Objet de critiques depuis son inauguration, l’aéroport Antoine-Simon des Cayes a accueilli ce jeudi 12 juin 2025 un vol d’essai en provenance de Miami, opéré par la compagnie américaine IBC Airways. Une opération qui pourrait ouvrir la voie à une connection aérienne directe entre le sud d’Haïti et les États-Unis.
Brin d’espoir dans le ciel du Sud d’Haïti. Alors que les compagnies américaines évitent toujours l’espace aérien de Port-au-Prince, l’aéroport Antoine-Simon des Cayes se positionne comme une alternative crédible pour la reprise des liaisons internationales. Ce jeudi 12 juin 2025, un avion immatriculé N241-BC de la compagnie IBC Airways, parti de Miami, a atterri sur le tarmac des Cayes dans le cadre d’un vol d’essai.
Cette compagnie aérienne régionale basée en Floride est spécialisée dans le transport de passagers et de fret vers les Caraïbes. Elle opère principalement vers Cuba, la République dominicaine, les Bahamas, le Cap-Haïtien et désormais potentiellement Les Cayes. En août 2020, IBC Airways avait déjà marqué les esprits en Haïti avec un vol inaugural au Cap-Haïtien.

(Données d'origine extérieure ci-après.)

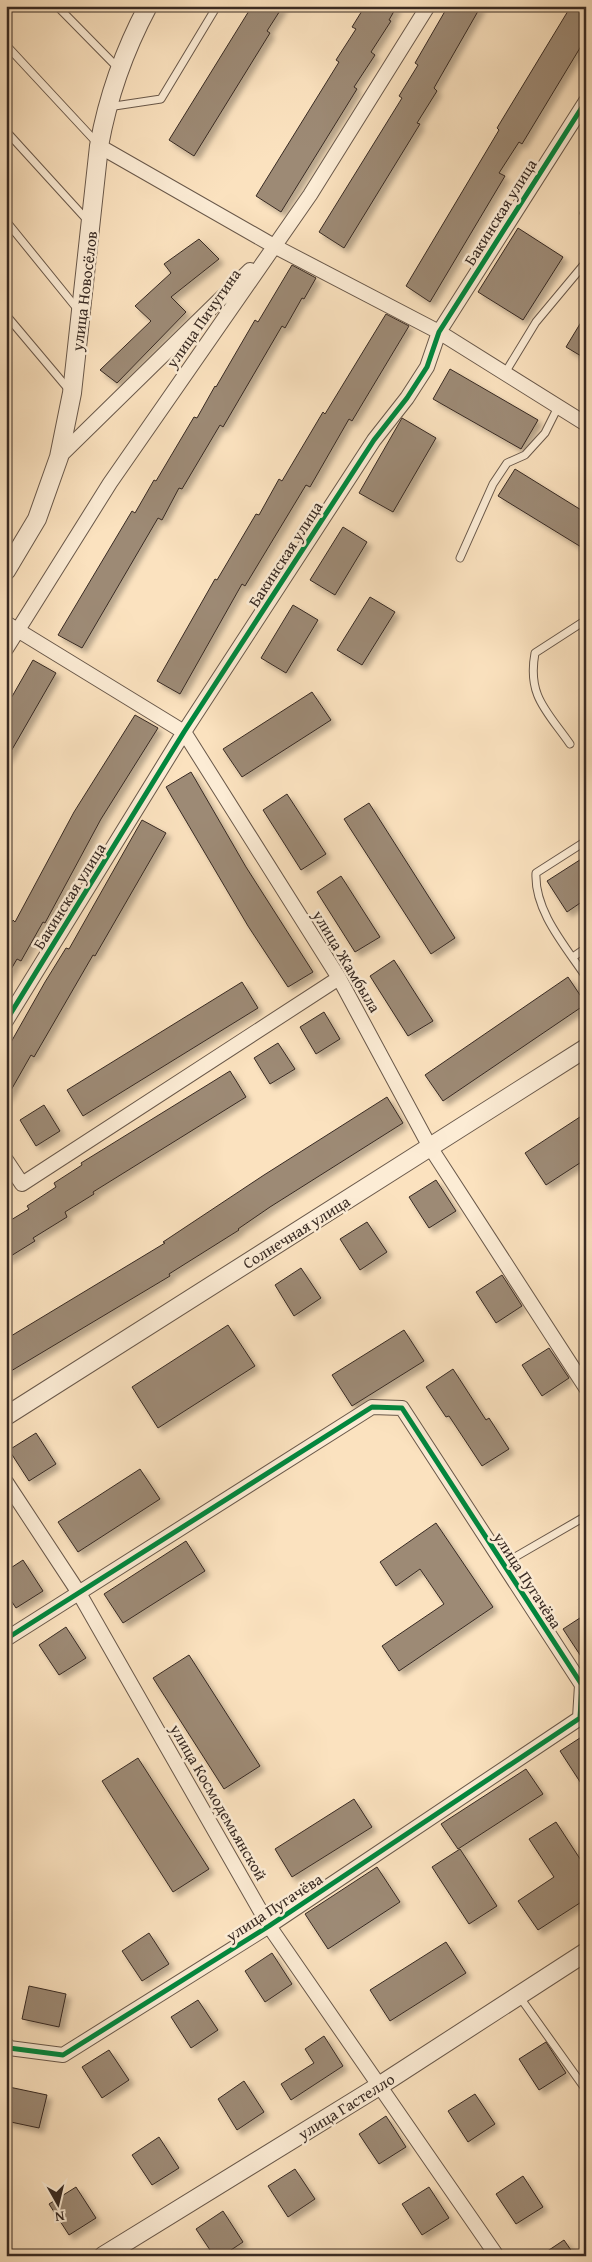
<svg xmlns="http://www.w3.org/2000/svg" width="592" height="2262" font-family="'Gentium Book Plus',serif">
	<defs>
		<filter id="shadow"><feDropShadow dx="4.5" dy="4.5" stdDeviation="2.5" flood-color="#0004"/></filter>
	</defs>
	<rect width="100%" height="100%" fill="#fbe2bf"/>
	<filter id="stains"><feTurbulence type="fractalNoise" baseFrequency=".004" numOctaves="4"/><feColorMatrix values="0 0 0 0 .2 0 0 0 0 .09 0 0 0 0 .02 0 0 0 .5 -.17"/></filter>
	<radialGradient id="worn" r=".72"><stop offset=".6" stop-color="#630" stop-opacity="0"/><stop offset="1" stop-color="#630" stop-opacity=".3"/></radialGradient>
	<path fill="#9d8a74" stroke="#382a23" filter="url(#shadow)" d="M252,6H283L267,31L270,33L194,156L169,140Z
		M365,6H397L389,20L391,21L371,52L375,55L354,87L357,89L281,212L256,196L339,62L336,60L356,29L352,27Z
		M448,6H481L434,88L437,91L417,123L420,124L344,248L319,232L402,98L399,96L418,65L415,63Z
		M571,6H586V38L522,144L519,142L499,173L505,176L430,302L406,286L499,130L497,128Z
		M518,228L563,257L523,320L478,292Z
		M199,239L219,259L171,297L186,312L117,383L100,370L151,321L135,306L171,273L164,264Z
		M292,265L316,278L304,299L302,298L285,328L282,326L223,427L220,425L182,489L179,488L162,520L158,518L82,648L58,635L132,511L135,513L154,480L156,481L194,417L197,418L215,386L216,387L255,320L258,322Z
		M386,314L409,326L352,421L349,419L310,487L306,485L245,586L242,584L180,694L157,681L215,579L217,580L256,514L259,515L279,479L282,481L323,412L325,414Z
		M586,314V359L566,347Z
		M450,369L538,420L521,449L433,399Z
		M402,418L436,438L393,512L359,493Z
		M515,469L586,513V550L498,496Z
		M343,527L367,542L335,595L310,580Z
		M370,597L395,612L362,665L337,650Z
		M293,605L318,620L286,673L261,658Z
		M33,660L56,673L6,760V707Z
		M312,692L331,720L242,777L223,749Z
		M135,715L158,728L101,819L45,923L43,922L21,961L17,959L6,978V933L13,920L15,922L74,812Z
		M191,772L246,867L313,972L288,987L248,926L166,787Z
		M287,794L326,854L301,870L263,810Z
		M369,803L455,938L431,954L344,819Z
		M142,820L166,833L95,956L93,955L34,1057L31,1055L6,1099V1051L45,982L66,948L69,949Z
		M586,856V899L567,912L547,881Z
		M341,876L380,937L355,952L317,892Z
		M394,960L433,1021L408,1036L370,976Z
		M568,977L586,1004L443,1101L425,1075Z
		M242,982L258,1008L83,1116L67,1090Z
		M324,1012L340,1039L316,1054L300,1027Z
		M278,1043L295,1069L270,1084L254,1058Z
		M230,1071L246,1097L93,1192L94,1194L65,1212L67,1217L33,1238L35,1241L6,1259V1223L29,1209L27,1206L56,1187L54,1183L82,1165L81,1163Z
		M387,1097L403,1123L270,1207L238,1229L239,1230L169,1274L170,1276L6,1374V1339L165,1243L163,1242L264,1175Z
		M44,1105L60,1131L36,1146L20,1120Z
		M586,1113V1159L546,1185L525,1153Z
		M436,1180L456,1211L429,1228L409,1197Z
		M367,1222L387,1252L360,1270L340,1239Z
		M301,1268L321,1298L294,1316L275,1285Z
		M502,1275L522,1306L496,1323L476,1292Z
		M228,1325L255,1366L158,1428L132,1387Z
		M404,1330L424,1361L352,1406L332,1375Z
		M549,1348L569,1378L542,1396L522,1365Z
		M453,1369L486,1420L489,1418L509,1449L482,1466L449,1416L446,1417L426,1387Z
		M36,1433L56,1464L29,1481L9,1450Z
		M140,1469L160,1499L78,1552L58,1522Z
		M436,1523L493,1607L399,1671L382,1646L444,1604L420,1569L396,1586L380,1562Z
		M186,1541L205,1571L123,1623L104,1594Z
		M23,1560L43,1591L16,1608L6,1593V1571Z
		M586,1614V1664L563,1629Z
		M66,1627L86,1658L59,1675L39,1645Z
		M189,1655L260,1766L224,1789L153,1678Z
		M586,1734V1791L560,1751Z
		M138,1758L209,1869L173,1892L102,1781Z
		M526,1769L543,1794L458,1849L441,1824Z
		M354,1799L372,1827L292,1877L275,1849Z
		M556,1822L586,1868V1899L538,1930L518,1901L554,1877L529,1839Z
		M460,1849L497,1906L469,1924L432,1867Z
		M377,1867L400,1902L328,1949L305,1914Z
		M149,1933L169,1964L142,1981L122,1951Z
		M446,1942L466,1973L390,2021L370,1990Z
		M272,1953L292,1984L265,2002L245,1971Z
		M29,1986L66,1994L59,2027L22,2019Z
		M198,2000L218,2030L191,2048L171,2017Z
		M324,2036L343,2066L291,2100L281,2084L314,2063L305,2049Z
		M546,2042L566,2073L539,2090L519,2059Z
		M109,2050L129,2080L102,2098L82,2067Z
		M244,2081L264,2112L237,2130L218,2099Z
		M9,2087L47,2095L39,2128L6,2121V2101Z
		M475,2094L495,2124L468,2142L448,2111Z
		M386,2116L406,2147L379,2164L359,2134Z
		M159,2137L179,2168L152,2185L132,2155Z
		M295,2169L315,2199L288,2217L268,2186Z
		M523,2176L543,2207L516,2224L496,2194Z
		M76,2187L96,2218L69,2235L49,2204Z
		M429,2187L449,2218L422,2235L402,2204Z
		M223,2211L243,2242L222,2256H214L196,2229Z
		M564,2240L575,2256H540Z"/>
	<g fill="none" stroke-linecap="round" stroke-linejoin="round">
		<defs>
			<path id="service" d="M57,6L118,68
				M6,45L98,144
				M108,107L161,99L217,6
				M6,131L88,221
				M584,213L586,210
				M6,221L79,311
				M6,315L70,391
				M505,373L536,322L586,262
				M460,558L493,484L507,463L525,455L545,433L558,407
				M570,744C547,711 527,696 535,653L586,620
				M586,841L536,873C534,911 566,947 586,977
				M573,957L586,948
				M503,1564L586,1516
				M519,1996L586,2090"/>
			<path id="minor" d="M99,146L274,246L439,332L586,424
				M59,457L250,270
				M6,623L184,732L339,978L430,1147L586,1388
				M6,649L110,483L310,195L428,6
				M6,1021L184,732L374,440L407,398L427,367L439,332L586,101
				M6,1160L22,1184L339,978
				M6,1482L79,1593L269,1926L497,2256
				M6,1639L372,1407L402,1408L582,1685L580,1718L269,1926L63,2055L9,2048L6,2044"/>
			<path id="tertiary" d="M6,571L37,519L59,457L72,393L99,146C108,96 124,51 148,6
				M6,1416L586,1048
				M103,2256L379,2086L586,1952"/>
		</defs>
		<use href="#service" stroke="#69584a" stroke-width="9"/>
		<use href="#minor" stroke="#69584a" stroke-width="16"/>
		<use href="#tertiary" stroke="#69584a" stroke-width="20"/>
		<use href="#service" stroke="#fcecd5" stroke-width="7"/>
		<use href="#minor" stroke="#fcecd5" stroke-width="14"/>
		<use href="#tertiary" stroke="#fcecd5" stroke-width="18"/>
		<defs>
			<path id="cycleway" d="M6,1021L184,732L374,440L407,398L427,367L439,332L586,101
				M6,1639L372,1407L402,1408L582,1685L580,1718L269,1926L63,2055L9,2048L6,2044"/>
		</defs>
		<use href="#cycleway" stroke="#fcecd5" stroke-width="8"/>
		<use href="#cycleway" stroke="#00873e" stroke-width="5"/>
	</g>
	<g text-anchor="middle" stroke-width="5" stroke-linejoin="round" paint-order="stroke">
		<g font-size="16" fill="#382a23" stroke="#fcecd5">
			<text transform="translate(500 212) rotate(-58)" y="6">Бакинская улица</text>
			<text transform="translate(84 291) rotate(-83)" y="6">улица Новосёлов</text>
			<text transform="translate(203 318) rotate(-55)" y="6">улица Пичугина</text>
			<text transform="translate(285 554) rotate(-57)" y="6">Бакинская улица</text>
			<text transform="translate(69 896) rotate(-58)" y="6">Бакинская улица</text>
			<text transform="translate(347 961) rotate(59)" y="6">улица Жамбыла</text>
			<text transform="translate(296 1232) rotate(-32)" y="6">Солнечная улица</text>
			<text transform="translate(528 1580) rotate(57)" y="6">улица Пугачёва</text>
			<text transform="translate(219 1802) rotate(60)" y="6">улица Космодемьянской</text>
			<text transform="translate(274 1907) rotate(-33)" y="6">улица Пугачёва</text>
			<text transform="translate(346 2106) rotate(-32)" y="6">улица Гастелло</text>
		</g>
	</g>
	<rect width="592" height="2262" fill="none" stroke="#fbe2bf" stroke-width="25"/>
	<rect x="8" y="8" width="577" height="2247" fill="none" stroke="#382a23" stroke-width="2.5"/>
	<rect x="12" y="12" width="567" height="2237" fill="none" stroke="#382a23"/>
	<g transform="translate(58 2204) rotate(172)" stroke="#fcecd5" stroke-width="4" paint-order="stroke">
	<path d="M0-4L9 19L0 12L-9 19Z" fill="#382a23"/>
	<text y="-8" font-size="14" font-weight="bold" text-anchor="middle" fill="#382a23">N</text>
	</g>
	<rect width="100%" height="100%" filter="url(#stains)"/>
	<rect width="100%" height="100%" fill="url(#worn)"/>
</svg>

L’arrivée de l’appareil ce jeudi s’inscrit dans une stratégie plus large de décentralisation du trafic aérien haïtien. Rénové et inauguré le 5 mars 2025 par Leslie Voltaire, alors président du Conseil de transition, l’aéroport Antoine-Simon a vu sa piste prolongée à 1 850 mètres, permettant le passage de la catégorie 2B à 3B. Il peut désormais accueillir des avions transportant jusqu’à 80 passagers, contre une trentaine auparavant avec une piste de 1350 mètres .
Des aménagements intérieurs ont aussi été réalisés : agrandissement des comptoirs, installation d’un bureau pour l’immigration, d’un espace pour le Bureau de Lutte contre le Trafic de Stupéfiants (BLTS) et réhabilitation des installations de la PNH. Ces infrastructures rendent enfin possible l’accueil de vols internationaux réguliers dans le Sud.
En attendant la levée de l’interdiction de survol de Port-au-Prince par les avions américains — maintenue jusqu’au 8 septembre 2025—, la piste des Cayes attire l’attention. Sunrise Airways, compagnie locale encore active, effectue des vols de captation contournant Port-au-Prince depuis 2024 en raison de l’insécurité qui sévit dans les parages de l'aéroport international de Port-au-Prince pour l'option Cayes-Cap haïtien. Un nouvel accord avec l’État haïtien, appuyé par une garantie de 11 millions de dollars, lui a permis de reprogrammer des liaisons vers la capitale, dont les premières prévues même ce 12 juin. Mais les voyageurs restent critiques sur les prix et la qualité de service.
Ce vol d’essai réussi d’IBC Airways soulève donc de nombreuses attentes. Les regards se tournent désormais vers les compagnies comme JetBlue, Spirit Airlines ou encore American Airlines. Rejoindront-elles IBC dans cette démarche d’ouverture par le Sud ?
Pour la population locale, longtemps enclavée, ce premier atterrissage américain est bien plus qu’un test technique : c’est une promesse de reconnexion avec le monde.